Hannoversche Allgemeine Zeitung’un İstanbul seçimiyle ilgii yorumu ise şöyle:

"Seçim sonucu sadece İmamoğlu için büyük bir başarı değil, aynı zamanda Cumhurbaşkanı Erdoğan için bir uyarı sinyali: Erdoğan artık yenilmez değil. Erdoğan yükselişine 1994 yılında İstanbul'da Belediye Başkanı olarak başlamıştı. 25 yıl sonra bu belediye başkanlığı seçimi Erdoğan'ın siyasi inişinin başlangıcını damgalayabilir. Bu seçimler özellikle hırpalanmış Türk demokrasisi için bir zafer. Erdoğan sistematik olarak özgürlükleri sınırlandırdı, kuvvetler ayrılığını zayıflattı ve muhaliflerin gözünü korkutmaya çalıştı. Üç yıl önceki darbe girişiminden bu yana kendisini eleştirenlere karşı benzersiz  bir dalga ile tasfiye uyguluyor. Yarım milyona yakın insan gözaltına alındı ya da tutuklandı, on binlerce kişi cezaevinde, üstelik birçoğu hakkında iddianame yok. Ancak Erdoğan insanların özgürlük arzusunu bastıramıyor."

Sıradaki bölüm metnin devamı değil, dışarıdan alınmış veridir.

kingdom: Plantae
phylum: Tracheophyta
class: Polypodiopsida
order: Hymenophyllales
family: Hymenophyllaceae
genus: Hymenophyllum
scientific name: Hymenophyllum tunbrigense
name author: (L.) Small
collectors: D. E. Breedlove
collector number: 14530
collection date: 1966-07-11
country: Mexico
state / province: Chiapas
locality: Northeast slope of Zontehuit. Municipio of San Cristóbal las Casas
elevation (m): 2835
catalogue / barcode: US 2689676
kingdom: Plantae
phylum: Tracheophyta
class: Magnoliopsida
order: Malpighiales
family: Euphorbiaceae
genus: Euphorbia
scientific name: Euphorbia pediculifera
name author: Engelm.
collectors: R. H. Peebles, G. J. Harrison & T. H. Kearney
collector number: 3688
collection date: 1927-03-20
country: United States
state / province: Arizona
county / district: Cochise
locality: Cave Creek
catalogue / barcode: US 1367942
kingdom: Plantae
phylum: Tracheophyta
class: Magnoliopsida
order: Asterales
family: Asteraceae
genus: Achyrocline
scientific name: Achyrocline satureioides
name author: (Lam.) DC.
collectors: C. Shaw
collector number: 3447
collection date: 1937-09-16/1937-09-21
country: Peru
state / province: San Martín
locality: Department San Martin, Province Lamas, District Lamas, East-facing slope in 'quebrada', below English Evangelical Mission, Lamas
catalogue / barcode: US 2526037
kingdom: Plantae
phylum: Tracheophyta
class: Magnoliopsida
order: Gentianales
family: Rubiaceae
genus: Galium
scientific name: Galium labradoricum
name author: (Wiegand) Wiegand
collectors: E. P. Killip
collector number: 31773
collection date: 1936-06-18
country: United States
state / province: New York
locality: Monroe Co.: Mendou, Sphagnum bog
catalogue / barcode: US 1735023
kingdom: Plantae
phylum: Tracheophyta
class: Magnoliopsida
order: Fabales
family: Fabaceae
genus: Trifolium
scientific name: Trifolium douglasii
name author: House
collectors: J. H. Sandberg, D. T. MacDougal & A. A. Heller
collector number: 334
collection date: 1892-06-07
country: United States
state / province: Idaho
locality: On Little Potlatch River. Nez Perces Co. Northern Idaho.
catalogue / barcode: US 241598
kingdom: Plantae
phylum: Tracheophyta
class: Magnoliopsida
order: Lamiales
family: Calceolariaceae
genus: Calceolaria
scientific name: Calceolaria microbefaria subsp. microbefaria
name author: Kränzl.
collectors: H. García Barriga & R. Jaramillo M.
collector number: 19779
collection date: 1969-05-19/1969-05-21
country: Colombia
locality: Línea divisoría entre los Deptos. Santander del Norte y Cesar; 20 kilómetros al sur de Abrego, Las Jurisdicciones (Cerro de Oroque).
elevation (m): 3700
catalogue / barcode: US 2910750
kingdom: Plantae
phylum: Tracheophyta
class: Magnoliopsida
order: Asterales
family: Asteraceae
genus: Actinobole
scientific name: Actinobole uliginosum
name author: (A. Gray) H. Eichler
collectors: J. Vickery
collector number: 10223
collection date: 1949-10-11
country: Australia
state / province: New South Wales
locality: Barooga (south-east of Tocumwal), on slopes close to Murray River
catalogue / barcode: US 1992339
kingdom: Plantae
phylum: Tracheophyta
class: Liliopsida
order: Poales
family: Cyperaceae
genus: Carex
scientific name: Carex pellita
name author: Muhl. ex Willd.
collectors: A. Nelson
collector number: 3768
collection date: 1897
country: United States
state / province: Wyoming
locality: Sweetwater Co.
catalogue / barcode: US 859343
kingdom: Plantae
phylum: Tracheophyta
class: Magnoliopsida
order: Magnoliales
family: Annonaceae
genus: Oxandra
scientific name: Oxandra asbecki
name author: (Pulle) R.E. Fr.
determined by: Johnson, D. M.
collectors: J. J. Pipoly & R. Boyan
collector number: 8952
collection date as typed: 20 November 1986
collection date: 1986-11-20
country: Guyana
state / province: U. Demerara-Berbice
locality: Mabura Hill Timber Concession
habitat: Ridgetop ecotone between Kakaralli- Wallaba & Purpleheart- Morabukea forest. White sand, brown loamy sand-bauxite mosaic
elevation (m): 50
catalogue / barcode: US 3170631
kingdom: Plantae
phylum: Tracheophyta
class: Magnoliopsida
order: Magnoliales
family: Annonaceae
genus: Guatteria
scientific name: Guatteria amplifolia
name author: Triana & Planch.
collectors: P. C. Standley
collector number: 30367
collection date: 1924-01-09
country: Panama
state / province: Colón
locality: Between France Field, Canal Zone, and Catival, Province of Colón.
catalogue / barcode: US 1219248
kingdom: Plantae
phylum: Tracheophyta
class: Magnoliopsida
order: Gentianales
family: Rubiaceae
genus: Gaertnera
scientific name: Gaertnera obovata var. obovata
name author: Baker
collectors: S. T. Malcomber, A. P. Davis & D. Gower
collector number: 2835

Konuyla ilgili aktaracağımız son yorum Badische Zeitung'dan:

"İlginç olan Cumhurbaşkanı ve iktidar partisi AKP'nin sonuçlara nasıl tepki vereceğidir. Bu sonuçlardan yine şüphe mi duyacaklar? Ya da Erdoğan tehdidini gerçeğe dönüştürüp seçimlerin galibini mahkeme önüne çıkarıp yerine kayyım mı atayacak?  Böylesine bir tavır sadece bir öfke patlamasını tetiklemeyecektir. İmamoğlu'nun görevden alınması Türkiye'yi de ağır bir türbülansa sürükleyebilir. Seçimler bitti. Erdoğan sadece kazanabileceğini değil, kaybedebileceğini de göstermek zorunda."

FRANSIZ LE MONDE GAZETESİ: CİDDİ BİR SİYASİ ENGEL

Fransız Le Monde gazetesi haberi ana sayfasından duyurdu. “Başkan Erdoğan’ın Adayı İstanbul Belediye Başkanlığı Seçimi’nde Yenilgiyi Tanıdı” başlığıyla verilen haberde Ekrem İmamoğlu’nun oyların %54’ten fazlasını alarak seçildiği belirtildi. Gazete seçim sonuçları hakkında “Recep Tayyip Erdoğan için ciddi bir siyasi engel” yorumunu yaptı.

Öte yandan, Rus basını da sonuçları, "Erdoğan için hezimet" olarak değerlendirdi.